Aucune information précise

Pour l’heure, cependant, il se borne surtout à faire usage des pouvoirs étendus d’investigation que lui accorde la loi. Il relève, à plusieurs reprises, l’insuffisance ou l’imprécision des éléments que le ministère apporte à ses demandes d’information. Aucune information précise n’étant apportée quant aux modalités de prise en charge des classes et aux profils des enseignants recrutés, il demande à nouveau que ces éléments précis lui soient communiqués. Il dénonce le caractère incomplet des informations concernant les procédures de recrutement des enseignants contractuels et réclame à être tenu informé de celles qui sont mises en place, de leurs conditions et de l’état d’avancement des recrutements de contractuels, y compris par la communication de leur CV. Il regrette que seule une partie des données permettant de procéder à une comparaison entre la situation prévalant au niveau de la ville de Saint Denis, du département de la Seine-Saint-Denis, de l’académie de Créteil et de la moyenne nationale lui ait été fournie et demande à nouveau que ces éléments lui soient communiqués.

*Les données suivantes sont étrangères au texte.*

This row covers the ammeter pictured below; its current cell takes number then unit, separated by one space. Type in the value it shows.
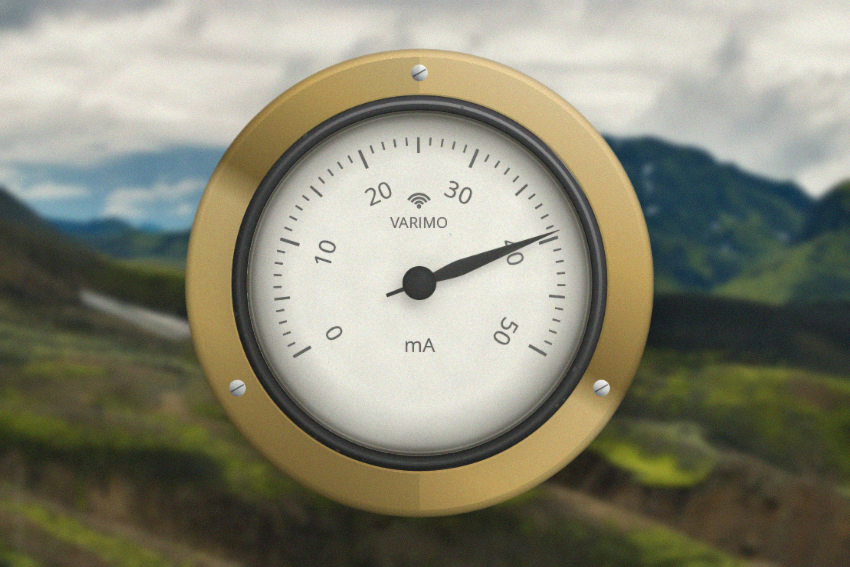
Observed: 39.5 mA
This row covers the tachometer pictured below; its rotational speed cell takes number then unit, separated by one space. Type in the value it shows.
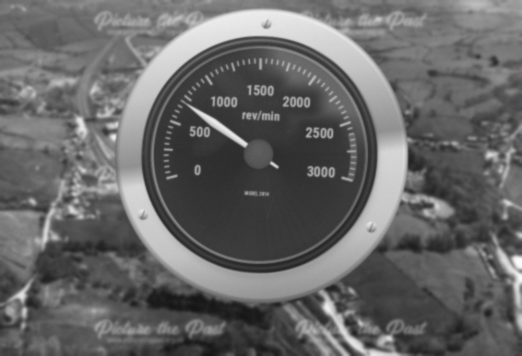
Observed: 700 rpm
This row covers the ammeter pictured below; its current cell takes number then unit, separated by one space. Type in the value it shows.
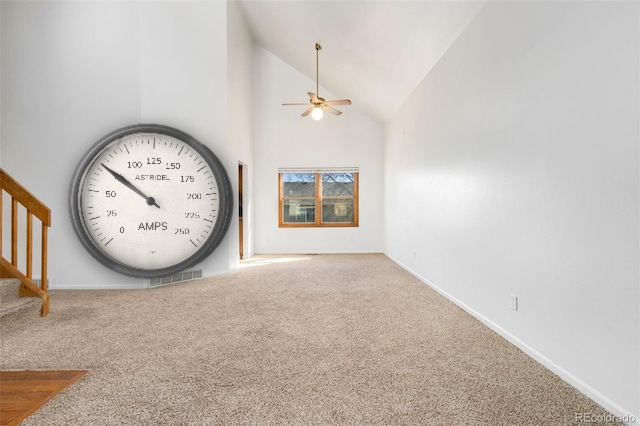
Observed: 75 A
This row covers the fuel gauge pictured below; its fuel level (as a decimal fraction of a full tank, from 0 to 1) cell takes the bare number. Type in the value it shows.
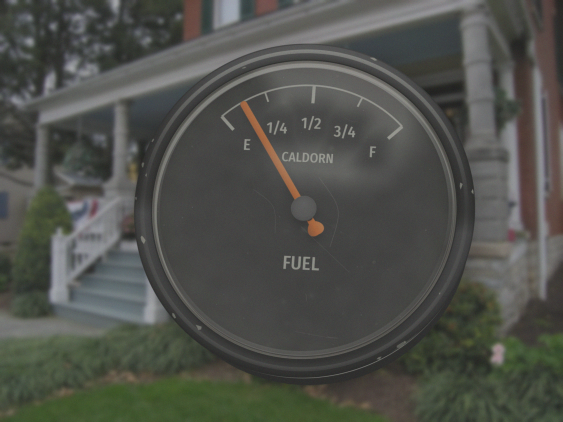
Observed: 0.125
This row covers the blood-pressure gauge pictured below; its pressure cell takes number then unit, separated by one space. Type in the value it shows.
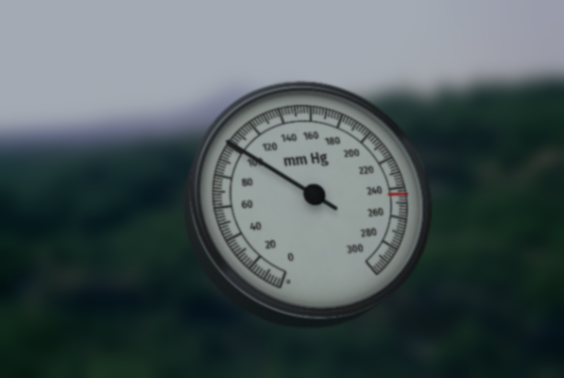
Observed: 100 mmHg
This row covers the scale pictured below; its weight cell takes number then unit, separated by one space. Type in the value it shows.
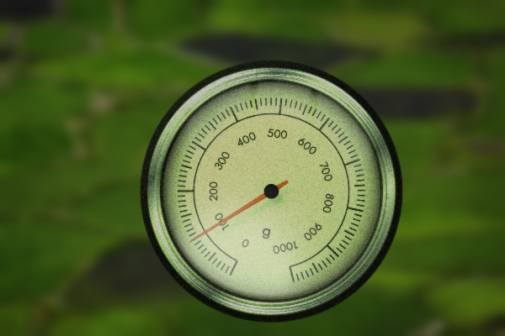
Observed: 100 g
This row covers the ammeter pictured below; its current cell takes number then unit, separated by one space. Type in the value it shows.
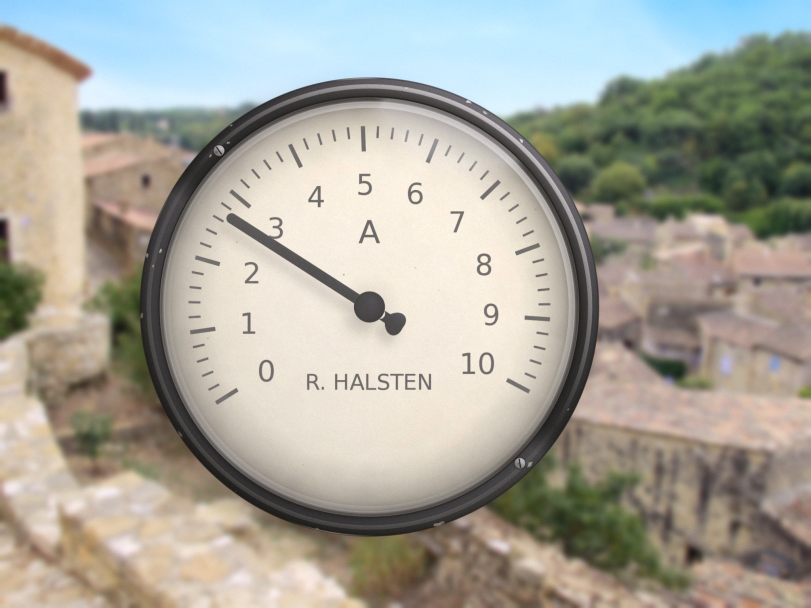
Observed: 2.7 A
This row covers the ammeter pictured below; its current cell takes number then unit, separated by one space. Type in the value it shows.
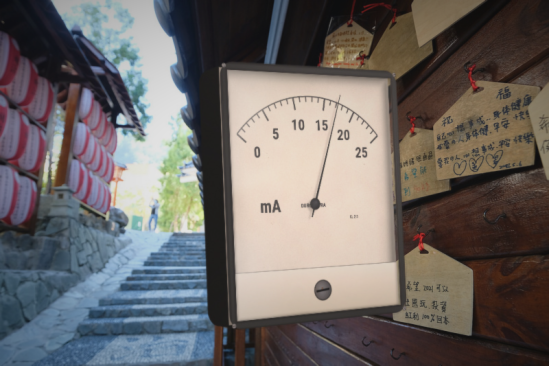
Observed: 17 mA
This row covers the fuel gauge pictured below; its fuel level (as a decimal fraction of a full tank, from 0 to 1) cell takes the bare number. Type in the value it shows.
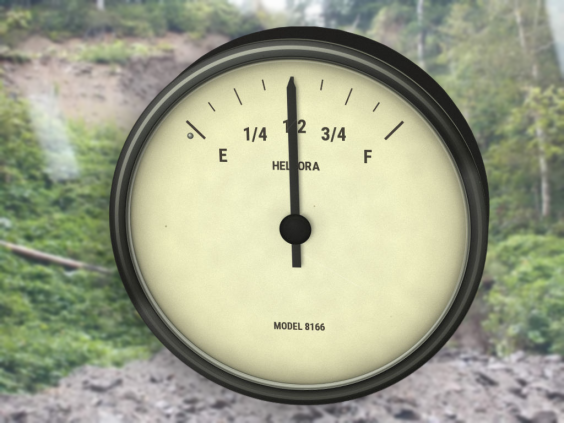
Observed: 0.5
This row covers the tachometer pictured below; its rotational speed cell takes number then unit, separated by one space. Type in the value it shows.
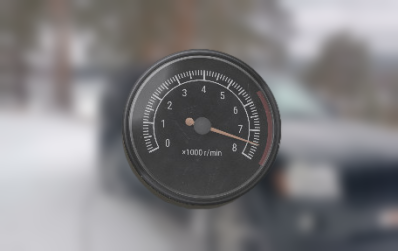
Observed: 7500 rpm
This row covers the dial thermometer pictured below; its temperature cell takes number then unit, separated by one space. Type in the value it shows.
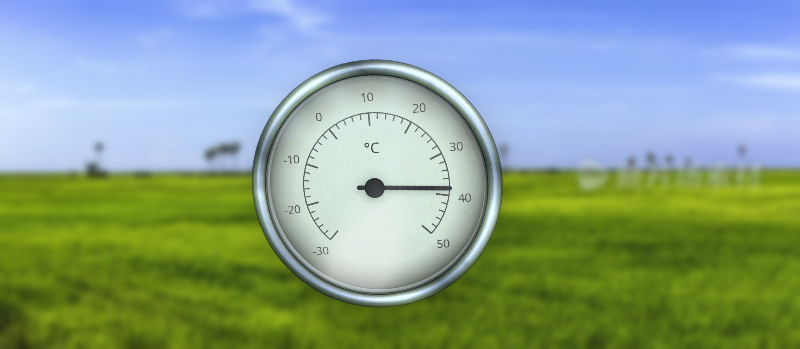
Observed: 38 °C
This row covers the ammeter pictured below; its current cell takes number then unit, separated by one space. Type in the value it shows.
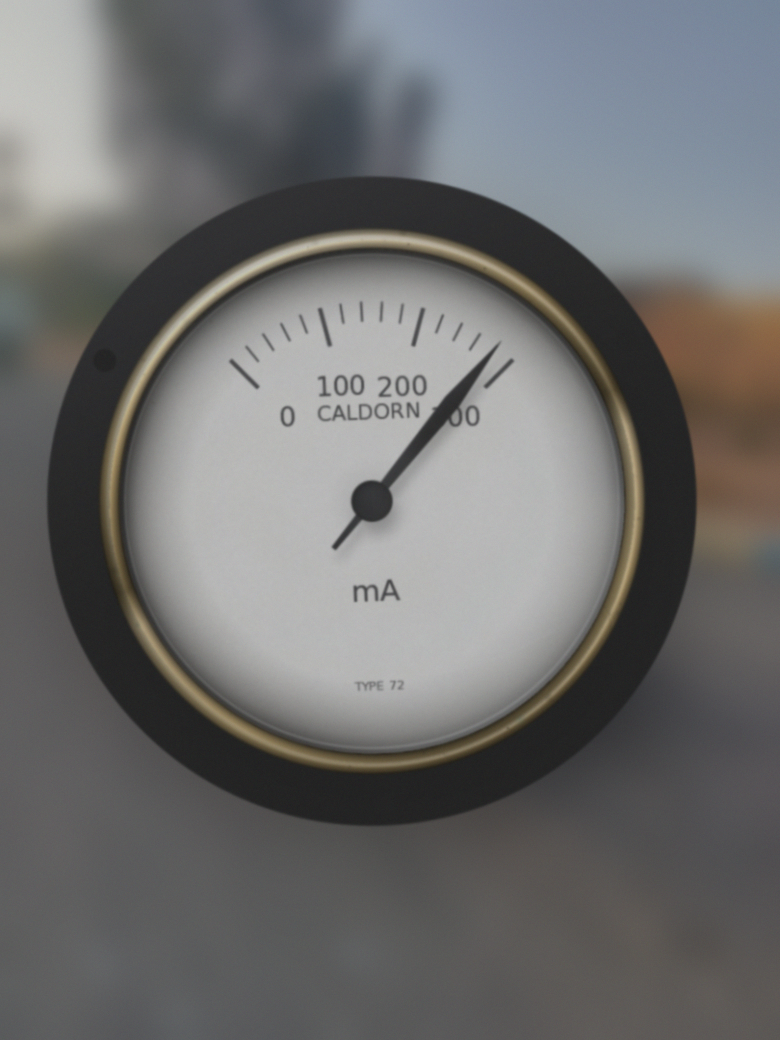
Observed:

Ces exigences sont très loin d’être négligeables ; elles impliquent l’obligation pour l’administration de préparer la rentrée dans les zones concernées sous une surveillance étroite de l’extérieur et de donner à son fonctionnement concret une publicité inhabituelle. Les fonctionnaires du rectorat et de l’inspection académique devront en permanence garder à l’esprit qu’on peut leur demander de rendre des comptes en temps réel sur toutes les mesures qu’ils prennent. A ce titre, cet exemple est révélateur d’un des apports essentiels de l’institution du Défenseur : sa contribution à la publicité et à la transparence de l’action administrative.

Une remise en cause du fonctionnement de l'administration

Il reste à attendre le rapport que le Défenseur ne manquera pas de rendre après la rentrée scolaire, l’appréciation qu’il portera sur l’efficacité des dispositifs mis en place au regard de l’objectif de qualité du service et la nature des recommandations que la loi lui permet d’adresser à l’administration : exercice de pouvoirs tout à fait irréductibles à ceux de la juridiction, dans la mesure où il ne s’agira pas ici, comme on l’a déjà souligné, de trouver simplement des solutions à des questions particulières, mais d’engager des politiques de réforme à caractère structural remettant profondément en cause le fonctionnement de l’administration.